Density of Glass Fragments


1. To explore how the density of an object is determined.
2. To determine what a "physical property" is.
3. To demonstrate how science can be applied to police work.

Student Objectives:

1. Students will be able to determine the density of five glass fragments.
2. Students will be able to list three physical properties of glass.
3. Students will be able to conclude which known glass sample matches the crime scene glass fragment.

Materials Needed:

1. Five glass fragments from different sources - for example: mirror, Plexiglas, window, light bulb, tempered glass - all sample should be the same color
2. Graduated Cylinders
3. Scales
4. Lecture Handouts
5. Lab Handouts
6. Homework Sheets
7. Yellow Crime Scene Tape
8. Small Envelopes
9. Forceps or Tweezers

Anticipatory Set:

1. Have warm up question posted on the board as students enter the room - "How can an investigator differentiate one glass sample from another?"
2. After students complete the warm up question, tell them the crime scene story - "There was a hit and run car accident in the school parking lot this morning.
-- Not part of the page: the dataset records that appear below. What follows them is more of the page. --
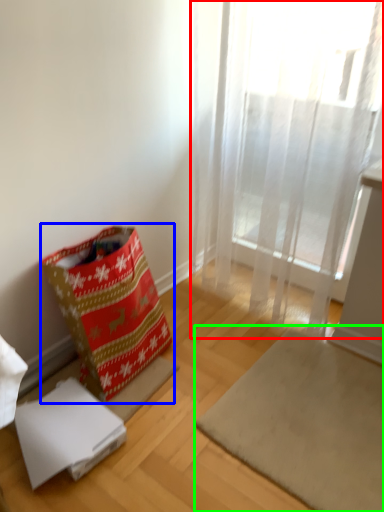
Question: Based on their relative distances, which object is nearer to curtain (highlighted by a red box)? Choose from gift bag (highlighted by a blue box) and mat (highlighted by a green box).

Choices:
 (A) gift bag
 (B) mat

Answer: (B)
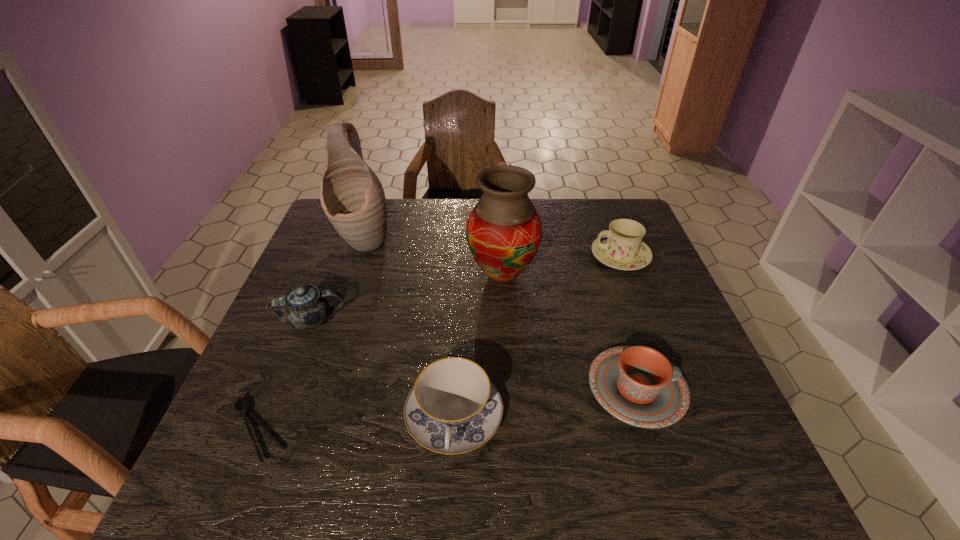
Where is `vacant area situated 0.390m from the spout of the leftmost chinaware`? vacant area situated 0.390m from the spout of the leftmost chinaware is located at coordinates (502, 321).

What are the coordinates of `free space located on the handle side of the farthest chinaware` in the screenshot? It's located at (550, 256).

The image size is (960, 540). In order to click on blank area located on the handle side of the farthest chinaware in this screenshot , I will do `click(530, 256)`.

Locate an element on the screen. This screenshot has width=960, height=540. vacant space situated on the handle side of the farthest chinaware is located at coordinates (x=546, y=256).

Image resolution: width=960 pixels, height=540 pixels. In order to click on vacant area located with the handle on the side of the second chinaware from left to right in this screenshot , I will do `click(450, 493)`.

You are a GUI agent. You are given a task and a screenshot of the screen. Output one action in this format:
    pyautogui.click(x=<x>, y=<y>)
    Task: Click on the vacant space situated 0.050m on the handle side of the shortest chinaware
    
    Given the screenshot: What is the action you would take?
    pyautogui.click(x=708, y=389)

Where is `free point located 0.150m on the back of the tongs`? The width and height of the screenshot is (960, 540). free point located 0.150m on the back of the tongs is located at coordinates pos(293,344).

Locate an element on the screen. The width and height of the screenshot is (960, 540). pitcher that is at the far edge is located at coordinates (352, 197).

At what (x,y) coordinates should I click in order to perform the action: click on chinaware situated at the far edge. Please return your answer as a coordinate pair (x, y). The image size is (960, 540). Looking at the image, I should click on (621, 247).

Find the location of `chinaware that is at the near edge`. chinaware that is at the near edge is located at coordinates (453, 408).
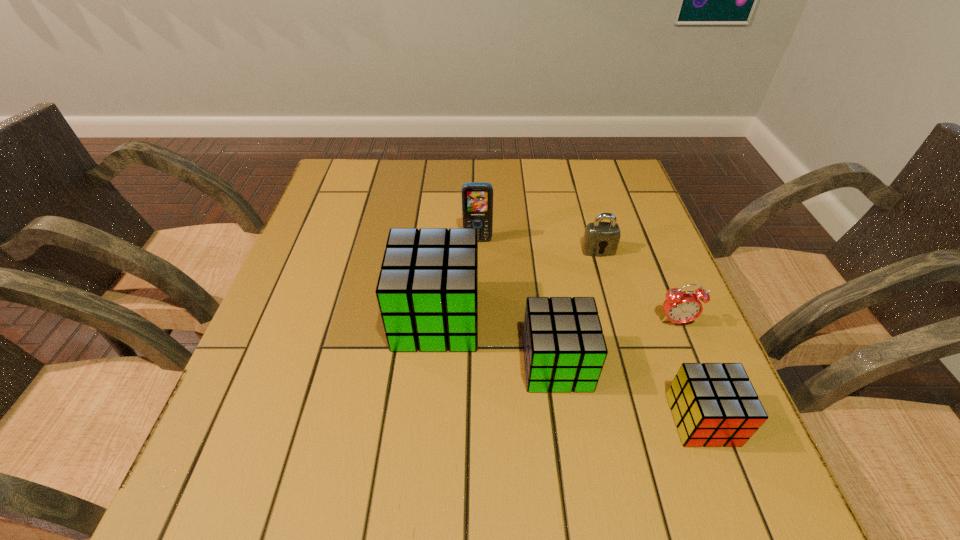
I want to click on free spot located 0.090m on the right of the second cube from right to left, so click(636, 364).

At what (x,y) coordinates should I click in order to perform the action: click on free space located 0.350m on the back of the shortest cube. Please return your answer as a coordinate pair (x, y). Looking at the image, I should click on (642, 262).

This screenshot has width=960, height=540. Identify the location of vacant space located 0.340m on the screen of the farthest object. (477, 357).

Identify the location of free location located at the front of the fifth nearest object near the keyhole. The height and width of the screenshot is (540, 960). (609, 287).

I want to click on free space located on the face of the alarm clock, so click(x=708, y=403).

Identify the location of object that is at the near edge. click(x=713, y=404).

Locate an element on the screen. The image size is (960, 540). cube located at the right edge is located at coordinates (713, 404).

This screenshot has width=960, height=540. I want to click on padlock that is at the right edge, so click(x=601, y=239).

I want to click on alarm clock positioned at the right edge, so click(680, 307).

Locate an element on the screen. object that is at the near right corner is located at coordinates (713, 404).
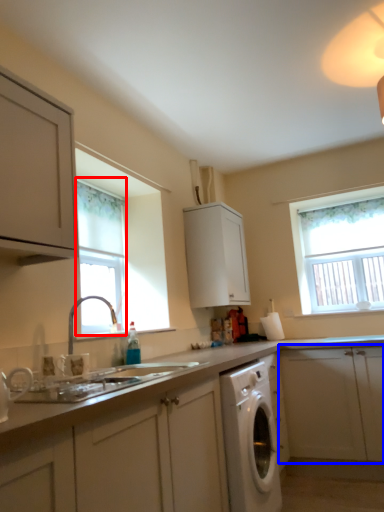
Question: Which point is closer to the camera, window (highlighted by a red box) or cabinetry (highlighted by a blue box)?

Choices:
 (A) window
 (B) cabinetry

Answer: (A)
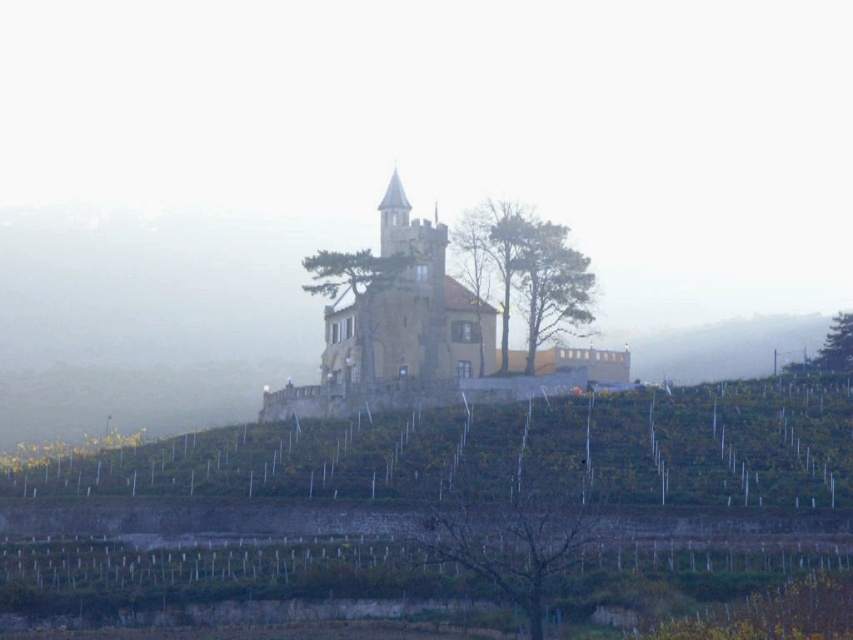
You are a tour guide leading a group to the brown stone church at center and the brown textured tree at center. The group wants to know which one is closer to the starting point. Can you determine this based on the scene?

The distance between the brown stone church at center and the brown textured tree at center is 37.09 meters, so it is impossible to determine which one is closer to the starting point without additional information about their positions relative to the starting point.

You are standing at the base of the hill looking up at the brown stone church at center and the green leafy tree at upper right. Which object is higher up the hill?

The brown stone church at center is positioned over the green leafy tree at upper right, so it is higher up the hill.

You are standing in front of the castle structure and notice two landmarks nearby. One is the brown stone church at center and the other is the brown textured tree at center. Which one is positioned to the left when facing the castle?

The brown stone church at center is to the left of the brown textured tree at center when facing the castle.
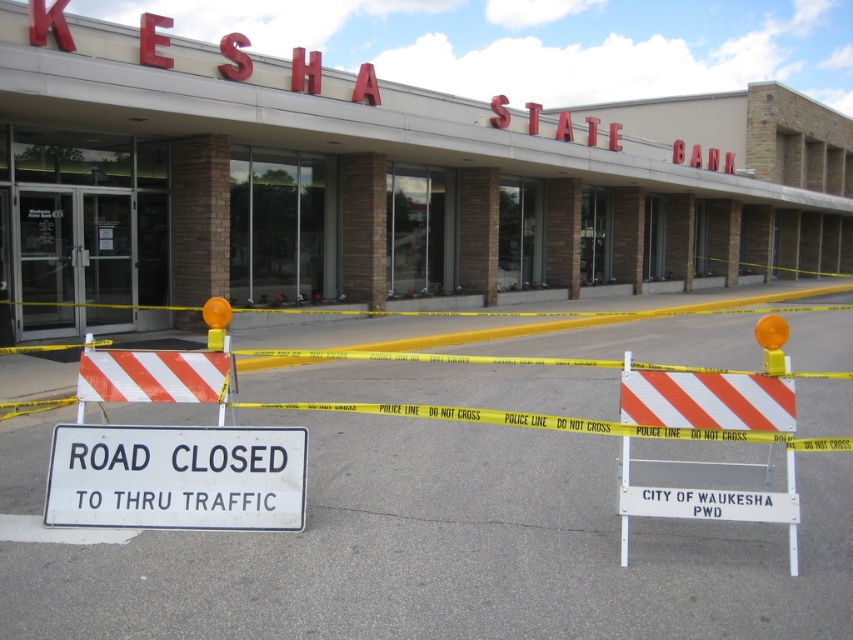
Question: Can you confirm if brick wall at center is smaller than white plastic sign at center?

Choices:
 (A) yes
 (B) no

Answer: (B)

Question: Which object is the closest to the white plastic sign at center?

Choices:
 (A) brick wall at center
 (B) white plastic barricade at center

Answer: (B)

Question: Which of these objects is positioned closest to the white plastic barricade at center?

Choices:
 (A) white plastic sign at center
 (B) brick wall at center

Answer: (A)

Question: From the image, what is the correct spatial relationship of white plastic sign at center in relation to white plastic barricade at center?

Choices:
 (A) right
 (B) left

Answer: (B)

Question: Which point is farther from the camera taking this photo?

Choices:
 (A) (119, 499)
 (B) (756, 429)

Answer: (A)

Question: Does white plastic sign at center appear on the right side of white plastic barricade at center?

Choices:
 (A) yes
 (B) no

Answer: (B)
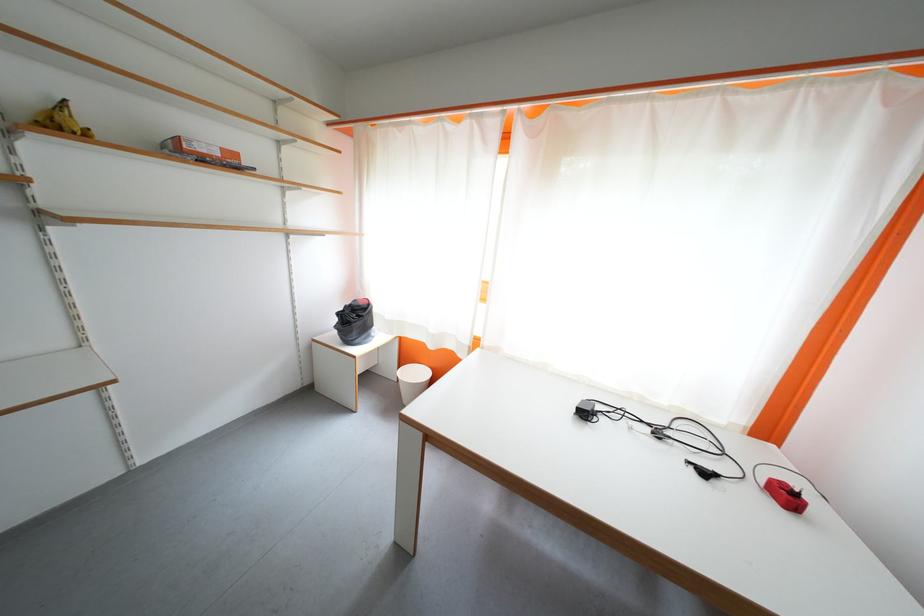
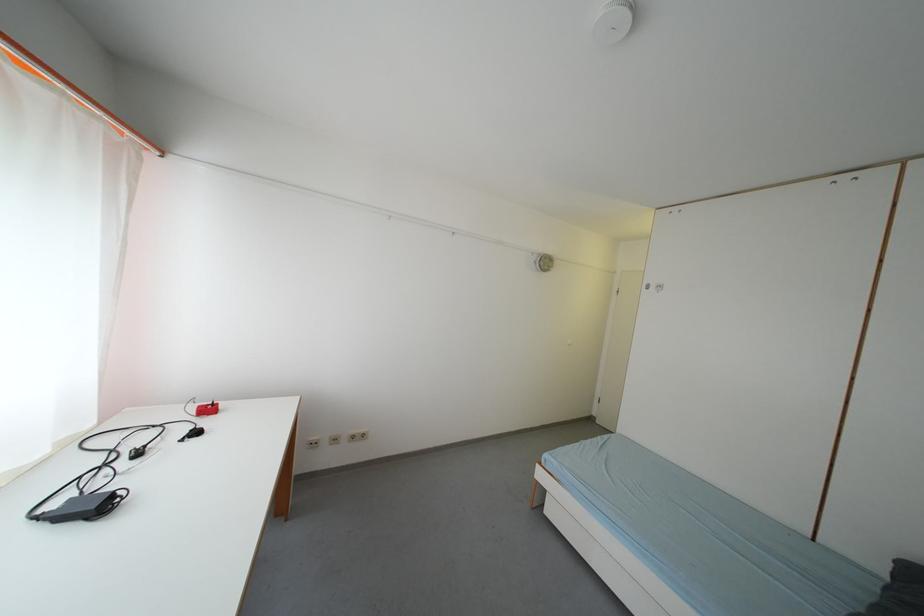
In the second image, find the point that corresponds to the point at 650,424 in the first image.

(112, 469)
The police have requested that the students from this class compare the glass fragments found at the crime scene with those taken from two suspect vehicles. You will need to report your findings to the police department as soon as possible."
3. Take students to the "crime scene" and have them collect the evidence.


1. Complete the anticipatory set as described above. (Day 1)
2. Pass out lecture notes and discuss in class.
3. Pass out lab handouts. (Day 2)
4. Divide class into groups of three or four.
5. Model the procedure for finding density, and then allow students to complete their lab.
6. Hand out homework assignment.


2. Day 1 - Have students answer the following before leaving class - "List two things you learned today."
3. Day 2 - Have students answer the following before leaving class - "List two physical characteristics of glass fragments you observed during the lab."


1. Learning support and lower ability students may be provided with an outline containing fewer spaced while gifted students may be provided with a minimal outline or no outline at all.
2. The lab will be conducted in mixed ability cooperative learning groups; therefore, no adaptations are required.

Reinforcement Activity:

1. The laboratory exercise will require students to use information from the lecture.
2. Students will have a homework assignment which uses the information they gathered in the lab exercise.

Student Evaluation:

1. Students will be assessed by quizzes throughout the forensics unit to ensure that they comprehend and can apply the concepts.
2. At the end of the unit, students will be divided into groups for a "unit activity." Students will be required to collect and evaluate evidence from staged crime scenes. The evidence evaluation will require them to apply the techniques taught throughout the unit. Students will also be required to develop a report on the results of their tests and their conclusion about the perpetrator, individually after collaboration on the data.

Lesson Evaluation:

1. The lesson will be evaluated based on the homework, lab handout, and quiz scores throughout the unit. All students will be expected to receive a minimum score of 80%.
2. The lesson will also be evaluated based on the final "crime scene" project, on which students will be expected to receive a minimum score of 80%.